As demand took a hit, the Organization of the Petroleum Exporting Countries and its allies failed to agree on production cuts past March 31. Both Saudi Arabia and Russia are preparing to significantly ramp up production starting on April 1.
Saudi Arabia pledged to increase production to 12.3 million barrels per day in April, up from roughly 9.7 million barrels it produced per day in February. Russia has the capacity to increase output by 500,000 barrels per day, putting its total production at 11.8 million barrels per day. Both would be record outputs, boosting supply and causing a potential glut of the commodity.
The situation could deteriorate even further, according to analysts. Bank of America on Monday lowered its outlook for oil, saying that global benchmarks could trade in the teens temporarily in April amid a demand shock.
Plummeting oil prices have put increased pressure on energy companies and the US shale industry, which analysts now think have a heightened risk of default.
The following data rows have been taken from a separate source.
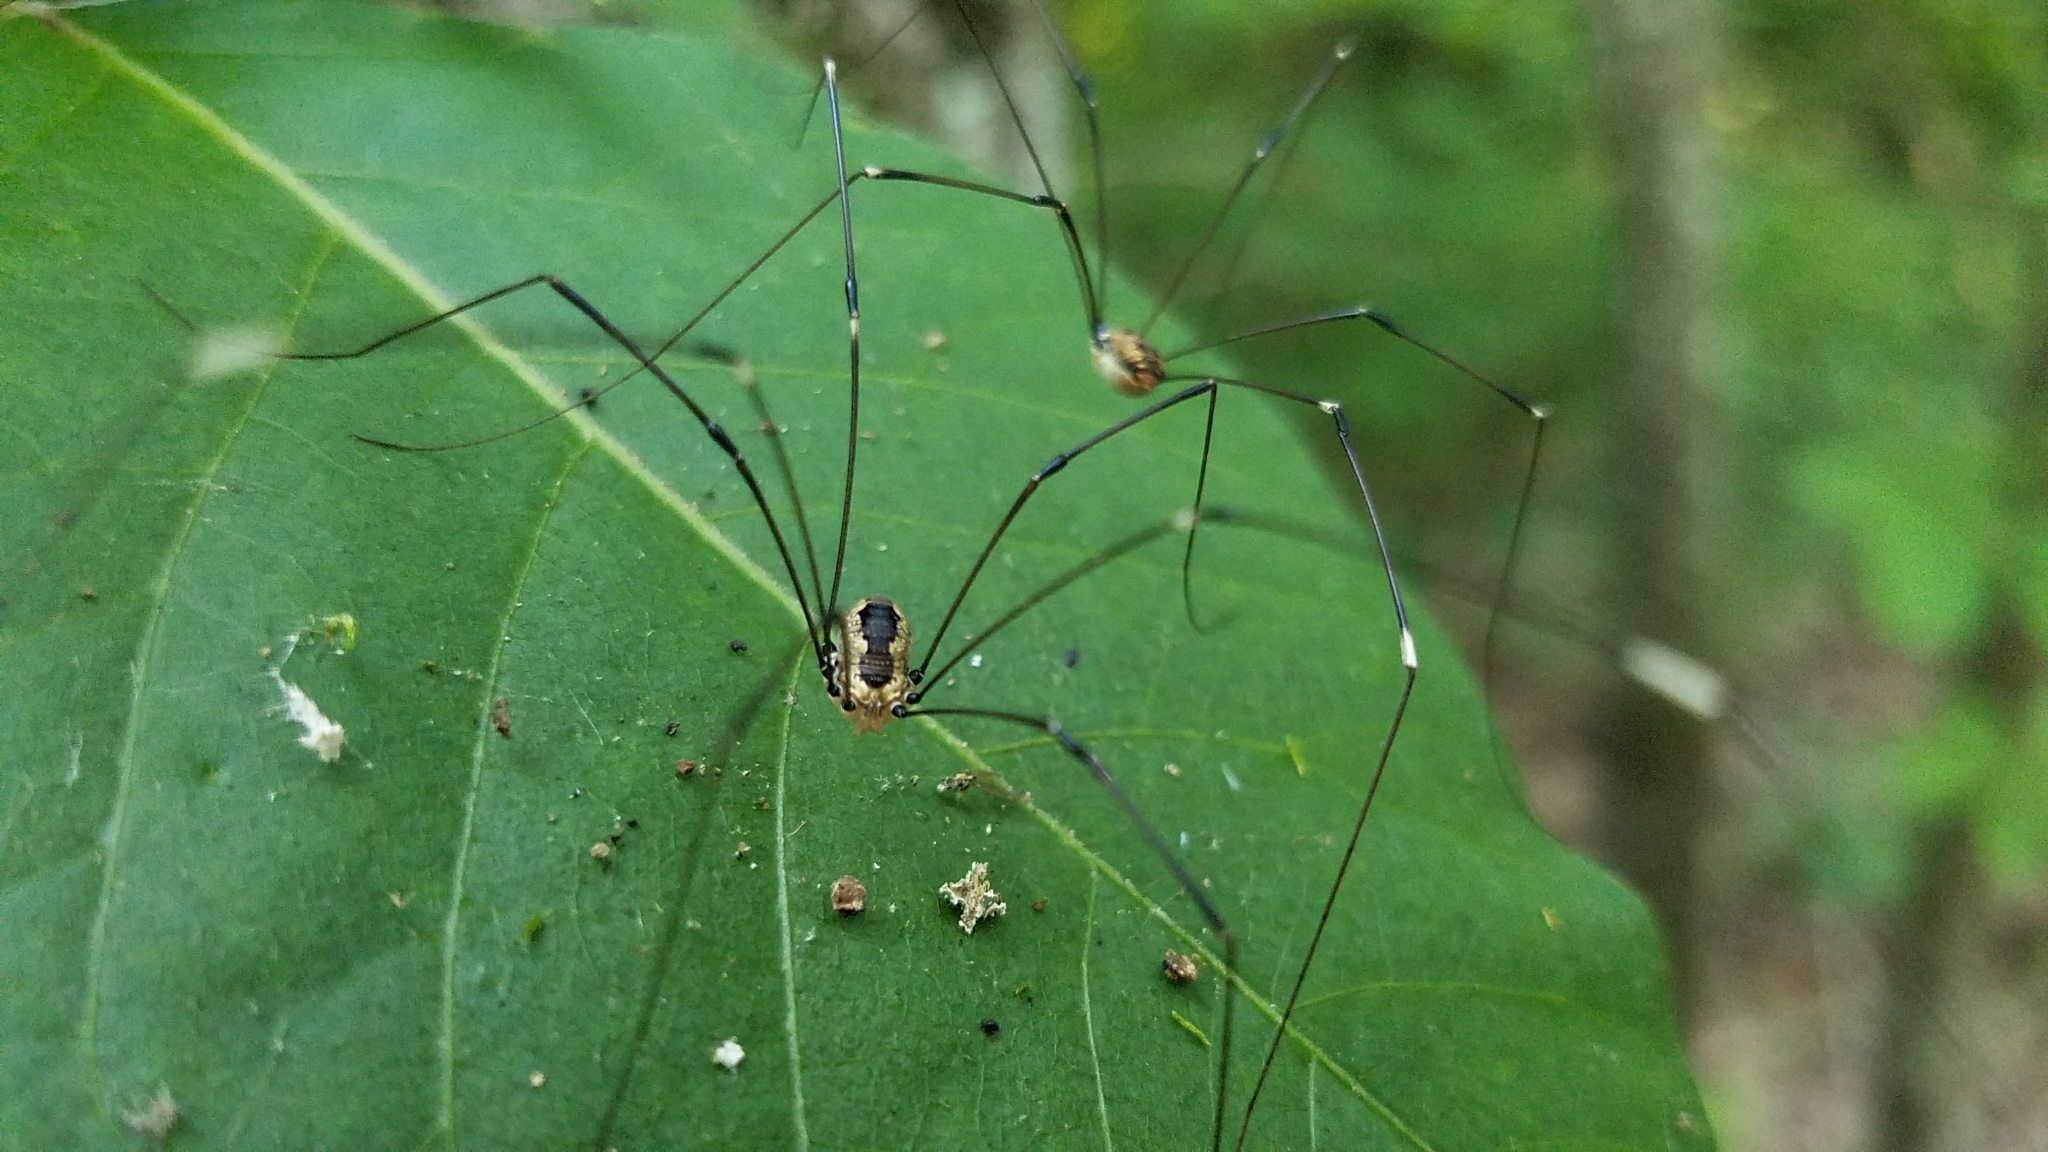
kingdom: Animalia
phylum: Arthropoda
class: Arachnida
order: Opiliones
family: Sclerosomatidae
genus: Leiobunum
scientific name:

JPMorgan expects cumulative high-yield energy default rates of 24%, mostly in 2021, assuming that crude rises to $40 per barrel in the second half of 2020 and gains to $50 per barrel the next year. That percentage will be even worse if oil does not recover losses.
The US has tried to get involved in the ongoing price war, and President Trump has said that he would step in at the right time. Last week, Secretary of State Mike Pompeo spoke with the Saudi Crown Prince Mohammed bin Salman about the situation, the US State Department confirmed.
On Monday, Trump spoke with Russian leader Vladimir Putin about the oil market, Reuters reported. Sen. Ted Cruz and eight other GOP senators have spoken with a Saudi ambassador over the price war, CNBC reported.